On November 24, 1976, the board ordered a general adjustment increasing maximum rents for all controlled units, and on December 16, 1976, the board promulgated Regulation 11 to implement that order. “Regulation 11” provided that the adjustment would be effective January 1, 1977 (§ 12[D]), but that landlords would hold in escrow the amount of rents attributable to the increase until February 28, 1977 (§ 3[C]). It further provided that the adjustment would be “subject to the . . . condition” that “[a]s of January 1, 1977, the building . . . shall comply with all laws governing conditions of habitability” (§ 5[A][3]), and that, if this condition were not met, “the landlord shall not be entitled” to the adjustment (§ 5[B][1]) and that the board could order the landlord to refund to tenants any increase already collected (§§ 5[B][2], 6[A][l][b]).
On January 18, 1977, tenants of Sargent-Towne Estates filed an affidavit opposing the adjustment, see § 6(A) (1) (a), on the ground that the buildings were in violation of G. L. c. 143, § 3R. After several hearings on the matter, the board’s hearing officer found that there were no locks on the main common entry doors of any of the buildings, and that the Boston building department had determined those conditions to be in violation of G. L. c. 143, § 3R. On June 23, 1977, the board ruled that the buildings were not in compliance with all laws governing habitability, as required by Regulation 11, § 5(A)(3). Since the adjustment had been conditioned on such compliance, the board ordered the increase rescinded as to all units until such time as the landlord remedied the violations and obtained a certificate of compliance under § 9 of Regulation 11. In addition, the board ordered the landlord to refund to tenants the amounts held in escrow for the increase. At the request of the landlord, however, the board stayed its orders pending a decision by the Appeals Board on a renewed appeal which the landlord had filed on May 17, 1977.
*455 The Appeals Board held a public hearing on the issues raised by the landlord and thereafter obtained an opinion from the Attorney General regarding the applicability of G. L. c. 143, § 3R. On February 15, 1978, the Appeals Board adopted that opinion and ruled that the statute applies to all buildings containing the requisite number of apartments, including those constructed prior to its effective date. The Appeals Board also ruled that the statute does not require electric striker mechanisms on main common entry doors but requires only that such doors close and lock automatically. 3 However, due to difficulties presented by the “unique configuration” of these buildings, the Appeals Board granted a waiver of this requirement, as permitted by the statute, on the condition that the landlord install specified alternative systems which the Appeals Board found adequate to protect the tenants.

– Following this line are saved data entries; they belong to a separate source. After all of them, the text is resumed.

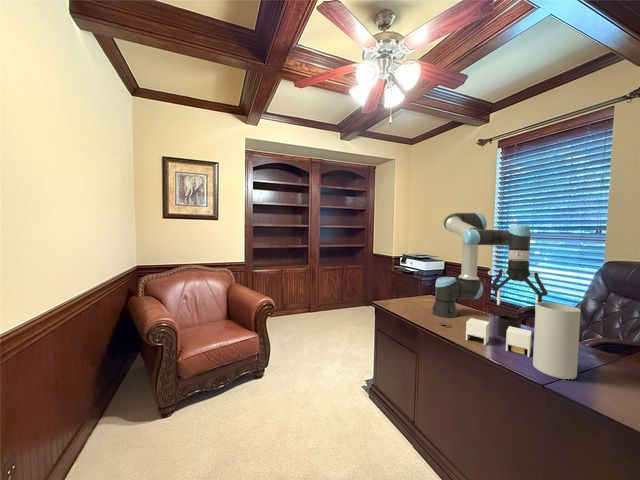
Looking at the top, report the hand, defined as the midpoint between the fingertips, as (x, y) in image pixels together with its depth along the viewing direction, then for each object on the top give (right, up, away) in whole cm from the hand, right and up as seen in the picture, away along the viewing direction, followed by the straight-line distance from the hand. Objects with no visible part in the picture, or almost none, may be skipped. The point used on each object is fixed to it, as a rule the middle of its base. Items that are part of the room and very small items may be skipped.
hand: (516, 307), depth 116 cm
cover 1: (-11, -19, +11) cm, 24 cm away
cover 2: (+1, -19, 0) cm, 19 cm away
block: (+1, -20, 0) cm, 20 cm away
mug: (+10, -19, +18) cm, 28 cm away
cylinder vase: (+2, -20, -17) cm, 26 cm away
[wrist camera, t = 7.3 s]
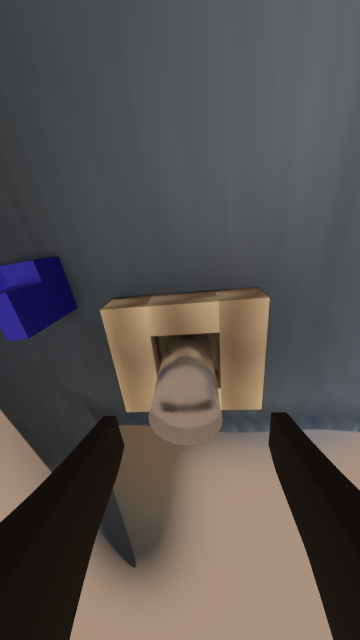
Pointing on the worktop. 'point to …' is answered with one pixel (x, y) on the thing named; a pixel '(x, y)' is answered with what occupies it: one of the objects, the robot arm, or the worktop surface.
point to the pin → (186, 392)
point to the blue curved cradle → (33, 297)
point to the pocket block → (190, 318)
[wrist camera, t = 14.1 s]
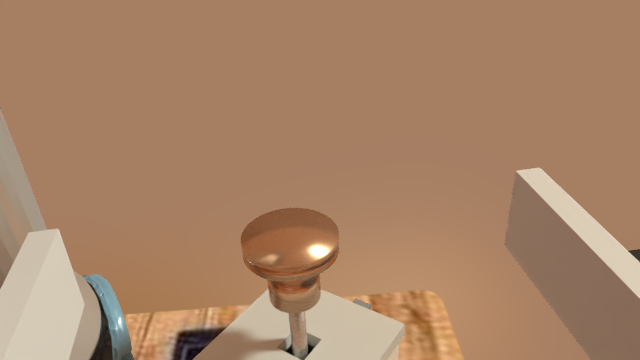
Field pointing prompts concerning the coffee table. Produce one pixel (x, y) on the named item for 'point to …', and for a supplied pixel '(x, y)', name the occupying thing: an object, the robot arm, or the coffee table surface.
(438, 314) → the coffee table surface
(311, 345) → the press
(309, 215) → the plunger
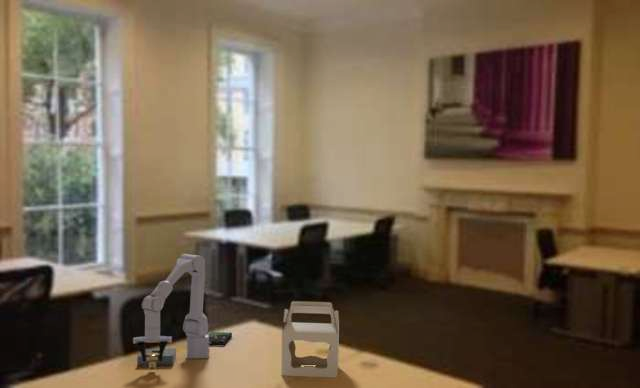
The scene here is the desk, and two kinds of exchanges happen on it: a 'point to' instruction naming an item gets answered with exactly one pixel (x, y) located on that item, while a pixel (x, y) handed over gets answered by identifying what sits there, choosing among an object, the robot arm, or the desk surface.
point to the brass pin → (152, 359)
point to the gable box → (310, 334)
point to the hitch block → (167, 360)
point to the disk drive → (219, 338)
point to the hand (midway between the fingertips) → (152, 360)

Following this decision, the landlord requested the board to vacate its prior order denying the general adjustment. After hearing, the board’s hearing officer found that the landlord had installed neither locks nor any of the systems required as a condition of the Appeal Board’s waiver. The hearing officer also construed the waiver to be prospective only. On March 23,1978, the board confirmed its order denying the rent increase and dissolved its prior stay of that order, thus requiring the landlord to refund the amounts already paid into escrow for the increase. The board ordered that rents be paid at the levels existing prior to the general adjustment until the landlord installed the systems required by the waiver and obtained a certificate of compliance from the board. It appears, however, that the landlord ultimately chose not to install those systems and installed locks with electric striker mechanisms instead. On June 22, 1978, after hearing and inspection, the board issued a certificate of compliance on these buildings and granted the general adjustment, effective July 1, 1978.
*456
On review in the Housing Court, the landlord challenged the board’s denial of the adjustment for the period January I, 1977, to July 1, 1978.
4
The tenants moved for summary judgment, and the board supported that motion. All three parties submitted documents and memoranda of law in support of their positions, but none of the parties submitted affidavits as permitted by Mass.R.Civ.P. 56(a),
1. The landlord’s principal argument in the trial court was that G. L. c. 143, § 3R, is not a law “governing conditions of habitability” within the meaning of Regulation 11, § 5(A)(3). In support of this argument, the landlord first points out that the statute was not incorporated in the State Sanitary Code on January 1, 1977, the operative date of the regulation. 5 However, G. L. c. 143, § 3R, had at that time long been incorporated in the State Building Code, 6 and that is sufficient to bring it within the scope of the implied warranty of habitability.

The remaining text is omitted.